* **Directions**
Output all records precisely as written.

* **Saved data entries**
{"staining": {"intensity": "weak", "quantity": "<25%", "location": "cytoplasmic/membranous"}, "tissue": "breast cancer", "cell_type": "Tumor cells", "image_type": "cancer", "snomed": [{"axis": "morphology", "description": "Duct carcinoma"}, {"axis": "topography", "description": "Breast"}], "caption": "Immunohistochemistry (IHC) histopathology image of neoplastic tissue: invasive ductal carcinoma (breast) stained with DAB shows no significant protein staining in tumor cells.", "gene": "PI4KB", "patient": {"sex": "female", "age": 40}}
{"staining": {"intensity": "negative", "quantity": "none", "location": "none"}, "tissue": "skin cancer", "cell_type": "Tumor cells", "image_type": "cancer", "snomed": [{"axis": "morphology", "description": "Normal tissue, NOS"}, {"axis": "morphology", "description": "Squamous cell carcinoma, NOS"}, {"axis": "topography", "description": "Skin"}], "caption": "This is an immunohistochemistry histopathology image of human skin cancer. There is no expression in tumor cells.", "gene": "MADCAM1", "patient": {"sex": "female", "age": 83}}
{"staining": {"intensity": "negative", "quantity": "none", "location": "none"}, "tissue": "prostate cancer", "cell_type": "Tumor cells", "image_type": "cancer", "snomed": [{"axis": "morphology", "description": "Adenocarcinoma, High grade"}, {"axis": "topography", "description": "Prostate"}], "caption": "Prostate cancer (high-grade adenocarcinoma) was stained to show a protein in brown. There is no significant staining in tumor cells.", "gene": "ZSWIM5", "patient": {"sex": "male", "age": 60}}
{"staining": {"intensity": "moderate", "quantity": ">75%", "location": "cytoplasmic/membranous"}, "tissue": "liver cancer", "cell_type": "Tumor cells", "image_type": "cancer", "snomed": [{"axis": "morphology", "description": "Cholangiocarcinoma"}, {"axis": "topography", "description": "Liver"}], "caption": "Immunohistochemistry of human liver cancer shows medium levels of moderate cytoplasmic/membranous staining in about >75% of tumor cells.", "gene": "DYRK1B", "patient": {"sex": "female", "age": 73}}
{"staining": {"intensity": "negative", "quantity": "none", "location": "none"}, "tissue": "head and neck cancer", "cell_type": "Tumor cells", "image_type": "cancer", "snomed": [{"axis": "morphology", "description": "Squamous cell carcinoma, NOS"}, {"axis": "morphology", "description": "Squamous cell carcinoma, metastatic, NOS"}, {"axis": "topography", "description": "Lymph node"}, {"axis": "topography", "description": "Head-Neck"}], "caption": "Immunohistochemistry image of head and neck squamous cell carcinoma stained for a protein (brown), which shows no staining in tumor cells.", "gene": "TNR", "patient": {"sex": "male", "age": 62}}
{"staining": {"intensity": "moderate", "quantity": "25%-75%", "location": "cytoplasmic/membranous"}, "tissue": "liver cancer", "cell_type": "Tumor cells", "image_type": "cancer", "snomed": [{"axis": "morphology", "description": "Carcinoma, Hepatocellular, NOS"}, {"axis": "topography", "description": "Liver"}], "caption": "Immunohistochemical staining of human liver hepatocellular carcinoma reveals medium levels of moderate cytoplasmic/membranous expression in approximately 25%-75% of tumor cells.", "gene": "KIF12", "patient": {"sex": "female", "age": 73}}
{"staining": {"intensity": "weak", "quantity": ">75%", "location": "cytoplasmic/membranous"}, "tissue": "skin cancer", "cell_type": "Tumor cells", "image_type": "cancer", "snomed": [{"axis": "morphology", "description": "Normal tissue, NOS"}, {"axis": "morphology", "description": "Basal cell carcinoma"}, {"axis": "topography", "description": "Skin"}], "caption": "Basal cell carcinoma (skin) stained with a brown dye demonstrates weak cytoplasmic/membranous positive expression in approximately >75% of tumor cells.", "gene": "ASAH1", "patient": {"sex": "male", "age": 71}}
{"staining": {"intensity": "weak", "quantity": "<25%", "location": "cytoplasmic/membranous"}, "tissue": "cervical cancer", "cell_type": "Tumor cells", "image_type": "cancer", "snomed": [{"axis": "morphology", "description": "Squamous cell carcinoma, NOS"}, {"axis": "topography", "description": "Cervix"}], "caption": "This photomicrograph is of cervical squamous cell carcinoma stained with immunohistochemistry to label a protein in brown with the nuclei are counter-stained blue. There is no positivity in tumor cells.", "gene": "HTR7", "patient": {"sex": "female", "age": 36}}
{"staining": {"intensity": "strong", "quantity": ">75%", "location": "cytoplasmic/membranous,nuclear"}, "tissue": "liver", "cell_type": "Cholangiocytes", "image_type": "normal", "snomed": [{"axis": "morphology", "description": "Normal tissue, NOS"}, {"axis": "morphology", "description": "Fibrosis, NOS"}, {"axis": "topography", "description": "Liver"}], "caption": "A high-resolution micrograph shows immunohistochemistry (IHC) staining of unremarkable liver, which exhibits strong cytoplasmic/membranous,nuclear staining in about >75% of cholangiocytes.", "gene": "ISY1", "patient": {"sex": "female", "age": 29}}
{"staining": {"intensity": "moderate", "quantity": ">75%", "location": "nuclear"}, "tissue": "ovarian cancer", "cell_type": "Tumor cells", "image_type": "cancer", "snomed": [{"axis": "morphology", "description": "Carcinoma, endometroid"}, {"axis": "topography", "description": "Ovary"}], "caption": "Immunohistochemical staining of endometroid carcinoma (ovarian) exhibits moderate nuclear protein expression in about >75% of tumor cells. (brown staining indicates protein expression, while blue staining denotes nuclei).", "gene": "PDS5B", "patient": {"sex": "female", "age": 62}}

* **Output**
{"staining": {"intensity": "weak", "quantity": "<25%", "location": "cytoplasmic/membranous"}, "tissue": "breast cancer", "cell_type": "Tumor cells", "image_type": "cancer", "snomed": [{"axis": "morphology", "description": "Duct carcinoma"}, {"axis": "topography", "description": "Breast"}], "caption": "Immunohistochemistry (IHC) histopathology image of neoplastic tissue: invasive ductal carcinoma (breast) stained with DAB shows no significant protein staining in tumor cells.", "gene": "PI4KB", "patient": {"sex": "female", "age": 40}}
{"staining": {"intensity": "negative", "quantity": "none", "location": "none"}, "tissue": "skin cancer", "cell_type": "Tumor cells", "image_type": "cancer", "snomed": [{"axis": "morphology", "description": "Normal tissue, NOS"}, {"axis": "morphology", "description": "Squamous cell carcinoma, NOS"}, {"axis": "topography", "description": "Skin"}], "caption": "This is an immunohistochemistry histopathology image of human skin cancer. There is no expression in tumor cells.", "gene": "MADCAM1", "patient": {"sex": "female", "age": 83}}
{"staining": {"intensity": "negative", "quantity": "none", "location": "none"}, "tissue": "prostate cancer", "cell_type": "Tumor cells", "image_type": "cancer", "snomed": [{"axis": "morphology", "description": "Adenocarcinoma, High grade"}, {"axis": "topography", "description": "Prostate"}], "caption": "Prostate cancer (high-grade adenocarcinoma) was stained to show a protein in brown. There is no significant staining in tumor cells.", "gene": "ZSWIM5", "patient": {"sex": "male", "age": 60}}
{"staining": {"intensity": "moderate", "quantity": ">75%", "location": "cytoplasmic/membranous"}, "tissue": "liver cancer", "cell_type": "Tumor cells", "image_type": "cancer", "snomed": [{"axis": "morphology", "description": "Cholangiocarcinoma"}, {"axis": "topography", "description": "Liver"}], "caption": "Immunohistochemistry of human liver cancer shows medium levels of moderate cytoplasmic/membranous staining in about >75% of tumor cells.", "gene": "DYRK1B", "patient": {"sex": "female", "age": 73}}
{"staining": {"intensity": "negative", "quantity": "none", "location": "none"}, "tissue": "head and neck cancer", "cell_type": "Tumor cells", "image_type": "cancer", "snomed": [{"axis": "morphology", "description": "Squamous cell carcinoma, NOS"}, {"axis": "morphology", "description": "Squamous cell carcinoma, metastatic, NOS"}, {"axis": "topography", "description": "Lymph node"}, {"axis": "topography", "description": "Head-Neck"}], "caption": "Immunohistochemistry image of head and neck squamous cell carcinoma stained for a protein (brown), which shows no staining in tumor cells.", "gene": "TNR", "patient": {"sex": "male", "age": 62}}
{"staining": {"intensity": "moderate", "quantity": "25%-75%", "location": "cytoplasmic/membranous"}, "tissue": "liver cancer", "cell_type": "Tumor cells", "image_type": "cancer", "snomed": [{"axis": "morphology", "description": "Carcinoma, Hepatocellular, NOS"}, {"axis": "topography", "description": "Liver"}], "caption": "Immunohistochemical staining of human liver hepatocellular carcinoma reveals medium levels of moderate cytoplasmic/membranous expression in approximately 25%-75% of tumor cells.", "gene": "KIF12", "patient": {"sex": "female", "age": 73}}
{"staining": {"intensity": "weak", "quantity": ">75%", "location": "cytoplasmic/membranous"}, "tissue": "skin cancer", "cell_type": "Tumor cells", "image_type": "cancer", "snomed": [{"axis": "morphology", "description": "Normal tissue, NOS"}, {"axis": "morphology", "description": "Basal cell carcinoma"}, {"axis": "topography", "description": "Skin"}], "caption": "Basal cell carcinoma (skin) stained with a brown dye demonstrates weak cytoplasmic/membranous positive expression in approximately >75% of tumor cells.", "gene": "ASAH1", "patient": {"sex": "male", "age": 71}}
{"staining": {"intensity": "weak", "quantity": "<25%", "location": "cytoplasmic/membranous"}, "tissue": "cervical cancer", "cell_type": "Tumor cells", "image_type": "cancer", "snomed": [{"axis": "morphology", "description": "Squamous cell carcinoma, NOS"}, {"axis": "topography", "description": "Cervix"}], "caption": "This photomicrograph is of cervical squamous cell carcinoma stained with immunohistochemistry to label a protein in brown with the nuclei are counter-stained blue. There is no positivity in tumor cells.", "gene": "HTR7", "patient": {"sex": "female", "age": 36}}
{"staining": {"intensity": "strong", "quantity": ">75%", "location": "cytoplasmic/membranous,nuclear"}, "tissue": "liver", "cell_type": "Cholangiocytes", "image_type": "normal", "snomed": [{"axis": "morphology", "description": "Normal tissue, NOS"}, {"axis": "morphology", "description": "Fibrosis, NOS"}, {"axis": "topography", "description": "Liver"}], "caption": "A high-resolution micrograph shows immunohistochemistry (IHC) staining of unremarkable liver, which exhibits strong cytoplasmic/membranous,nuclear staining in about >75% of cholangiocytes.", "gene": "ISY1", "patient": {"sex": "female", "age": 29}}
{"staining": {"intensity": "moderate", "quantity": ">75%", "location": "nuclear"}, "tissue": "ovarian cancer", "cell_type": "Tumor cells", "image_type": "cancer", "snomed": [{"axis": "morphology", "description": "Carcinoma, endometroid"}, {"axis": "topography", "description": "Ovary"}], "caption": "Immunohistochemical staining of endometroid carcinoma (ovarian) exhibits moderate nuclear protein expression in about >75% of tumor cells. (brown staining indicates protein expression, while blue staining denotes nuclei).", "gene": "PDS5B", "patient": {"sex": "female", "age": 62}}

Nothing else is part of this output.